On Saturday, I had to watch Chelsea vs Hull City for professional reasons, so I turned on the television at 1.30pm, fifteen minutes before the kick-off. And what did I see? It was 1-1 between Hansa and 1860 in Rostock. I bit my lip. Oh, damn! I had totally forgotten that, as a result of all that rescheduling to please television, we now also have two games in the Second Bundesliga at 1pm on Saturday (apart from Friday and Sunday and Monday, that is). Sigh.
So I did some channel hopping to follow both the German teams and Chelsea, which of course meant that I didn't see any of the goals as they happened. As 3.30pm approached, the kick-off time for what is still - but barely - the majority of Bundesliga games, the fourth official at Stamford Bridge announced there would be six minutes of stoppage time. I kid you not. Six! (The look on my face must have been the same as the one sported by Tigers manager Phil Brown.)
Well, I refrained from changing channels at that point, because we all know Chelsea, don't we? Though I must say I was stunned when they scored the winner a mere two minutes into stoppage time instead of using up the whole six they had been allocated. Still, since I had missed the other goals I was now forced to wait for the post-match highlights. Once those were over, at about 3.45pm, I switched to Hamburg, where my team was playing. In the upper right-hand corner of the screen it said: 3-1. What the ...?
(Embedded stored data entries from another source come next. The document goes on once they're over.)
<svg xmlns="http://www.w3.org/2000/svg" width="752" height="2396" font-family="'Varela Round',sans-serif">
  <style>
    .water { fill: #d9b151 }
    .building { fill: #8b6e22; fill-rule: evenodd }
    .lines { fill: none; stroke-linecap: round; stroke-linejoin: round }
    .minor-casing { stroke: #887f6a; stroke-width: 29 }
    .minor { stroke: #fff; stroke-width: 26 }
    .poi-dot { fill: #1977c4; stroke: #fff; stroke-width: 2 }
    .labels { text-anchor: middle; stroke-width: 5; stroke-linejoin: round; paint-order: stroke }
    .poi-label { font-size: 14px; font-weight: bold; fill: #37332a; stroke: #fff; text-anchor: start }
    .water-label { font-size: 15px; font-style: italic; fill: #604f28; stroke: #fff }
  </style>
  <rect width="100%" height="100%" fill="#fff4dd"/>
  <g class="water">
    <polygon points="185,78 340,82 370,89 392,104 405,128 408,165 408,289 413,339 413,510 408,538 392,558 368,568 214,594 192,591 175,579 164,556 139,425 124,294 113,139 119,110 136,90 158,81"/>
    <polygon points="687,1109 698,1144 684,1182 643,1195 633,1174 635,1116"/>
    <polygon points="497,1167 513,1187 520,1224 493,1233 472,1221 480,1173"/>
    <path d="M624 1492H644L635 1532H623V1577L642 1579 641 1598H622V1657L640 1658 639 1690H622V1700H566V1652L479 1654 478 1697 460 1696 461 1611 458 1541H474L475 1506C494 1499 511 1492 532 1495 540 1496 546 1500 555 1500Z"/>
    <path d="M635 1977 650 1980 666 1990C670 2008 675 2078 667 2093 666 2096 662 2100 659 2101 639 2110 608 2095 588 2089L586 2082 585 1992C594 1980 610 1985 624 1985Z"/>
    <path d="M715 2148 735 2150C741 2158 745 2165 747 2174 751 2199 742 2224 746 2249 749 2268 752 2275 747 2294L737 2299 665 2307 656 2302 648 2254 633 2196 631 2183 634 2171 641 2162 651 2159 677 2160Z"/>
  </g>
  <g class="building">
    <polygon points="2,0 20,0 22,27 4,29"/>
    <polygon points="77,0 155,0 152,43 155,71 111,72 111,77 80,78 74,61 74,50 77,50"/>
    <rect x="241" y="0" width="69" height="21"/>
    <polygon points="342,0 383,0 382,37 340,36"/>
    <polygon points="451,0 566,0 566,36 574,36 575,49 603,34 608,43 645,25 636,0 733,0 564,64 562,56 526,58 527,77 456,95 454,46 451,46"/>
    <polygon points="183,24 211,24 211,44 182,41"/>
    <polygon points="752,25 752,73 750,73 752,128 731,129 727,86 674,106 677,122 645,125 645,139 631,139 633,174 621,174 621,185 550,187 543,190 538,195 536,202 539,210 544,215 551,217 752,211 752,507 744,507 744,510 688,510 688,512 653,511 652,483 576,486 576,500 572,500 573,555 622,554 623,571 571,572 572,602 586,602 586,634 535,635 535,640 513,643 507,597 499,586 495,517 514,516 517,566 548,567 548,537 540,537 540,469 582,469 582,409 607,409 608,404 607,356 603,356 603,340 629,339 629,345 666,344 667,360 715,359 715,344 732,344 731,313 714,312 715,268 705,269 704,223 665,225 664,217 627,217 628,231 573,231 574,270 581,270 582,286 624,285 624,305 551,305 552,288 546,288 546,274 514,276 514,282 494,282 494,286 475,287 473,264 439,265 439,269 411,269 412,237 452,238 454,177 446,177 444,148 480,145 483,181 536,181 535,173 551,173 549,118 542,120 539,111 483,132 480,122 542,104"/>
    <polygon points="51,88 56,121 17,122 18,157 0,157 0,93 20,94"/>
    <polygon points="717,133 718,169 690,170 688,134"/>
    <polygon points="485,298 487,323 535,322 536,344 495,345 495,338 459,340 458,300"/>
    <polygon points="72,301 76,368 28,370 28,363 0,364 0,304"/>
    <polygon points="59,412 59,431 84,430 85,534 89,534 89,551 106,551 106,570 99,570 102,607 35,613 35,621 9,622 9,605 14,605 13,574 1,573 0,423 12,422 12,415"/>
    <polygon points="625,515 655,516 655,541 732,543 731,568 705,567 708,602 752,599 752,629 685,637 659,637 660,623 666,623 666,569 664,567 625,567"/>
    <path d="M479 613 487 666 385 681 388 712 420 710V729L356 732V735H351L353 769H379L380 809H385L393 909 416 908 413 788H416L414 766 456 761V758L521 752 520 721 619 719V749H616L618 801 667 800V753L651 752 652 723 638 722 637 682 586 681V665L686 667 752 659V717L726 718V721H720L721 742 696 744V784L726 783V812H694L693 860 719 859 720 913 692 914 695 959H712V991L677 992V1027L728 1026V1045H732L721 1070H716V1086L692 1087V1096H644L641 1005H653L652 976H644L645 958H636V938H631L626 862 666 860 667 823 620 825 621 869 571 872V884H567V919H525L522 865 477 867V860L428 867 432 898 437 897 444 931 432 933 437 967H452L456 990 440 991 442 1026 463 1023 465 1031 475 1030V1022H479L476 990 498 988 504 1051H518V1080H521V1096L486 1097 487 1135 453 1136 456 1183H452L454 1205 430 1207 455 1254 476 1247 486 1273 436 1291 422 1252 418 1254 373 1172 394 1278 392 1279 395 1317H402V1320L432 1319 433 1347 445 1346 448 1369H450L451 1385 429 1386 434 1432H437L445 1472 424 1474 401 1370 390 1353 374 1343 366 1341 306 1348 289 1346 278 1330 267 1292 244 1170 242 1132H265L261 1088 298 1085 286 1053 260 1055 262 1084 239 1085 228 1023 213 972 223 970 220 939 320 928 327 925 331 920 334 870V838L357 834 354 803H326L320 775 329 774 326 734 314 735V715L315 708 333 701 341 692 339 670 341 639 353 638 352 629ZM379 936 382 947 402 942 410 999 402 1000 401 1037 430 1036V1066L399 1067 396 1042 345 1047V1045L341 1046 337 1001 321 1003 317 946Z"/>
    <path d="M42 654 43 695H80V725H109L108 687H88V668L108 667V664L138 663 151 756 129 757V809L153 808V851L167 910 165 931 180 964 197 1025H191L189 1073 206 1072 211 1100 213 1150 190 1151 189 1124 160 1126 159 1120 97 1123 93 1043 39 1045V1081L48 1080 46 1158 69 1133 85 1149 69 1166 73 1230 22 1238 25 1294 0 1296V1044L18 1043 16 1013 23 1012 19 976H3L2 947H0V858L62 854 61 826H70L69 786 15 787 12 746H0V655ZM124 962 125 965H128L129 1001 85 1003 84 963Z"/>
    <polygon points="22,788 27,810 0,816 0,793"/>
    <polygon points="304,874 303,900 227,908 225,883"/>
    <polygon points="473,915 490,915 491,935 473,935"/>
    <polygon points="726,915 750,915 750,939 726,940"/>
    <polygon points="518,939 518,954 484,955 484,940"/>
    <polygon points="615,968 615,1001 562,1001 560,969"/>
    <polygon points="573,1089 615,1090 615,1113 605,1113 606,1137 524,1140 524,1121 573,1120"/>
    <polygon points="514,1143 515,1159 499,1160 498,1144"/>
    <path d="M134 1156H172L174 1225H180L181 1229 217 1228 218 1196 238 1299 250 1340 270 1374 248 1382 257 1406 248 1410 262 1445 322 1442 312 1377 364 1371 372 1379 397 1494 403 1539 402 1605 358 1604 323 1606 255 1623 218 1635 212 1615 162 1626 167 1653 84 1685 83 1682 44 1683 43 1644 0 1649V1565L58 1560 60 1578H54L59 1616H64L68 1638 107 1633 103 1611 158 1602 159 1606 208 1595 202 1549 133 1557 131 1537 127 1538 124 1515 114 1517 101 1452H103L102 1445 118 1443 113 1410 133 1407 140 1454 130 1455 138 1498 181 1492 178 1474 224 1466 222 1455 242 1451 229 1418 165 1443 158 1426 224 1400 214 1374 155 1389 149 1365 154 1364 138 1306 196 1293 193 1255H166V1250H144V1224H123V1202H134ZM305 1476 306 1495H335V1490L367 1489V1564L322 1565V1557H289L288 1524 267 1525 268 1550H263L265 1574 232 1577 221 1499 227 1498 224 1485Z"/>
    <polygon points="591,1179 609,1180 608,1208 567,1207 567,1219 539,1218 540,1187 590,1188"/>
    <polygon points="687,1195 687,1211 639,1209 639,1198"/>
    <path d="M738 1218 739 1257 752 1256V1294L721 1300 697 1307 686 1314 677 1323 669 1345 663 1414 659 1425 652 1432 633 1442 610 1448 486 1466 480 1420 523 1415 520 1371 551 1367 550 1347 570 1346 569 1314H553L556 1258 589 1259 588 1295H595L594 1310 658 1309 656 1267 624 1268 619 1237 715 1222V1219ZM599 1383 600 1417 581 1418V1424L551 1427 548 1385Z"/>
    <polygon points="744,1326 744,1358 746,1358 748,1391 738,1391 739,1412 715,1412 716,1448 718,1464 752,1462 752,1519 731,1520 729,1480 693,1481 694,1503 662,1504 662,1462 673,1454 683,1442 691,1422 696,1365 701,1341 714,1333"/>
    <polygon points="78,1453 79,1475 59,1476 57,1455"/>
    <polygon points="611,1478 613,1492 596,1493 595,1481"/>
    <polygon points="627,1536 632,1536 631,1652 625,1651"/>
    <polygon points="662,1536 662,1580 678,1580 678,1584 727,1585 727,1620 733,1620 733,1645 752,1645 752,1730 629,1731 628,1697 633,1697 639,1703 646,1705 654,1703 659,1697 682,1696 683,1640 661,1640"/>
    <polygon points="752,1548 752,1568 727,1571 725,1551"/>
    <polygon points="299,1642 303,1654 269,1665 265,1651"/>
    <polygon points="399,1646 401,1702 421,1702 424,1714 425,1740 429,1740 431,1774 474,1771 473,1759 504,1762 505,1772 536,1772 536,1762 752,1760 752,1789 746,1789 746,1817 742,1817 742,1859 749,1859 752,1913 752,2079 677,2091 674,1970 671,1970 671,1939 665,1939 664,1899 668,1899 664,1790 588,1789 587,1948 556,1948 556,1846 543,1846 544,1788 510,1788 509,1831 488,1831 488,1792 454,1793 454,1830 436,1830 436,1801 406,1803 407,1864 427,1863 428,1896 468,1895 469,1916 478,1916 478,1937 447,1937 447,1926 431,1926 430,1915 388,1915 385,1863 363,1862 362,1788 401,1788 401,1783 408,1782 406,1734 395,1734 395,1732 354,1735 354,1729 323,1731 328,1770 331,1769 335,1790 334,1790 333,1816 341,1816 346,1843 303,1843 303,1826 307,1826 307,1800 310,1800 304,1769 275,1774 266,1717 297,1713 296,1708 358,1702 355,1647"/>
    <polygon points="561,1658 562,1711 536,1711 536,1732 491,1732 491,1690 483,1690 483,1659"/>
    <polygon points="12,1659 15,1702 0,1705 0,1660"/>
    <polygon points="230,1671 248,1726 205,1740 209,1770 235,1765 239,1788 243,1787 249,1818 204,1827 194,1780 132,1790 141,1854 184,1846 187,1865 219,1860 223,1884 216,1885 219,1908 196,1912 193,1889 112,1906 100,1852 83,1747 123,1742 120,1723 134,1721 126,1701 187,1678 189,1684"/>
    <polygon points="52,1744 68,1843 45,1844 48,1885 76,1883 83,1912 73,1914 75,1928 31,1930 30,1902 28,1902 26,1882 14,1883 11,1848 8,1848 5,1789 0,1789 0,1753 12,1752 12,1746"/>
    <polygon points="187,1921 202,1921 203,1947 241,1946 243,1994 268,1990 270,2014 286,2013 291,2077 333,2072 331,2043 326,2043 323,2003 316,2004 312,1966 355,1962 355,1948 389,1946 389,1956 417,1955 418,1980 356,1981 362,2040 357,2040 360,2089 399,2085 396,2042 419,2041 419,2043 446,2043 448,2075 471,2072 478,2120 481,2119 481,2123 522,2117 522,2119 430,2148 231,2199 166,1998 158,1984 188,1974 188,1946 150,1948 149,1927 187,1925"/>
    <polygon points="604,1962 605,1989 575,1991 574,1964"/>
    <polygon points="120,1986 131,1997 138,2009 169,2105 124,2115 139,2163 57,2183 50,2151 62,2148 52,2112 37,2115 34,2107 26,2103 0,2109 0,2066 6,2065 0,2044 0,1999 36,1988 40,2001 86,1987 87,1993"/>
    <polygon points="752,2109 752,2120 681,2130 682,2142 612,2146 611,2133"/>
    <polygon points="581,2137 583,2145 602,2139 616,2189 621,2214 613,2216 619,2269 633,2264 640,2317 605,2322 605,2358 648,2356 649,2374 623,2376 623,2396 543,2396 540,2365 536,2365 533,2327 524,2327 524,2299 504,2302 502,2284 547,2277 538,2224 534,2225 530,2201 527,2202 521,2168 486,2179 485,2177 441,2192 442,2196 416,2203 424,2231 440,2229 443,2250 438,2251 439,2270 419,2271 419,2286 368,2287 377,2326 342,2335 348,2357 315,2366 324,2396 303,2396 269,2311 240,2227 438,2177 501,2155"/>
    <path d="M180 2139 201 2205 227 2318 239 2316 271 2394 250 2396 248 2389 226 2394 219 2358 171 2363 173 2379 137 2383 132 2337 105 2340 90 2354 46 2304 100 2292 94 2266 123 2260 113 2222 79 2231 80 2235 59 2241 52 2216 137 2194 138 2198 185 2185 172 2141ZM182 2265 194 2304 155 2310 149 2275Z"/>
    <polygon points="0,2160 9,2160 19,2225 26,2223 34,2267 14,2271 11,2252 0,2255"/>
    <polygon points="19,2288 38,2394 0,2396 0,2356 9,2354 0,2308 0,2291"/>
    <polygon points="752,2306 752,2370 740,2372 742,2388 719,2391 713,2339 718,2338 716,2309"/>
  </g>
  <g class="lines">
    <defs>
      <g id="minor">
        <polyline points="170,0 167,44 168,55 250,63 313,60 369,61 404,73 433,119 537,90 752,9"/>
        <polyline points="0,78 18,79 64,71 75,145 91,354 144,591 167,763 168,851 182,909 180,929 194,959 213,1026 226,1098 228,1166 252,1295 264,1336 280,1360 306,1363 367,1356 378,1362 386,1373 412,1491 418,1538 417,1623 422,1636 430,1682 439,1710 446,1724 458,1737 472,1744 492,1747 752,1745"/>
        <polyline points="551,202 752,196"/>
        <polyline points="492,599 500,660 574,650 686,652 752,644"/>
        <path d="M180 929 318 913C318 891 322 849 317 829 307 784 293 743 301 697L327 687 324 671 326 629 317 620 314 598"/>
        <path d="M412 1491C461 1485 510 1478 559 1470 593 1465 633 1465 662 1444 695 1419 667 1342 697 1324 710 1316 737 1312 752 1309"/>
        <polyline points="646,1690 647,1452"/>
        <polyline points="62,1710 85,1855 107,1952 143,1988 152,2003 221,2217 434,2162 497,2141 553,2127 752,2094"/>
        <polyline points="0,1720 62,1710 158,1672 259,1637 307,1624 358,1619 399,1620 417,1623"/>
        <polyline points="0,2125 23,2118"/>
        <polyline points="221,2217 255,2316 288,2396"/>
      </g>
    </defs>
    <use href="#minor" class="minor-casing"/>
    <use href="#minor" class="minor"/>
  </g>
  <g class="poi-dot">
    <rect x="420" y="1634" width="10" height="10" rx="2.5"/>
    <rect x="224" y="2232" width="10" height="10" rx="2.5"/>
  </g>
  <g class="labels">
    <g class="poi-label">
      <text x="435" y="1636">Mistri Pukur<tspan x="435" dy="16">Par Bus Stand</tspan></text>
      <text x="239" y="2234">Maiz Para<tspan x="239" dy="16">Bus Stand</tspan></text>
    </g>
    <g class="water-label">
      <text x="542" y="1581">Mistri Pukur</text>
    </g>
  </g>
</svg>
I didn't select the conference channel (where they take you from game to game) because I needed to know what had happened at Hamburg. After all, it's been 45 years since we last had four goals in the first twelve minutes of a Bundesliga match. Needless to say, the teams stopped scoring the instant I began watching them. Midway through the second half, when it became apparent we wouldn't come back, I took a stroll through the league, checking on this and that and actually seeing a few goals, such as Elson's stunning strike against Freiburg.
About a week ago, both churches issued statements warning against too much football on television. A Protestant spokesman from Düsseldorf called Rolf Krebs said: "It could have devastating consequences for the togetherness of families if fathers now spend almost the complete weekend in front of the TV set." And Heiner Koch, auxiliary bishop of the Archdiocese of Cologne, said: "There is the danger that everything will revolve around football within the families."
I was reminded of that while I was putting the finishing touches on Saturday's work at around 6.15pm (roughly five hours after I had turned on the TV set and one hour after the afternoon games had ended). That's because both Krebs and Koch come from the Rhineland.
And what did I do once I had shut down the iBook and closed the lid? Well, of course I watched Lukas Podolski's first game back in a Cologne shirt. Live at 6.30pm. And Sunday was still to come.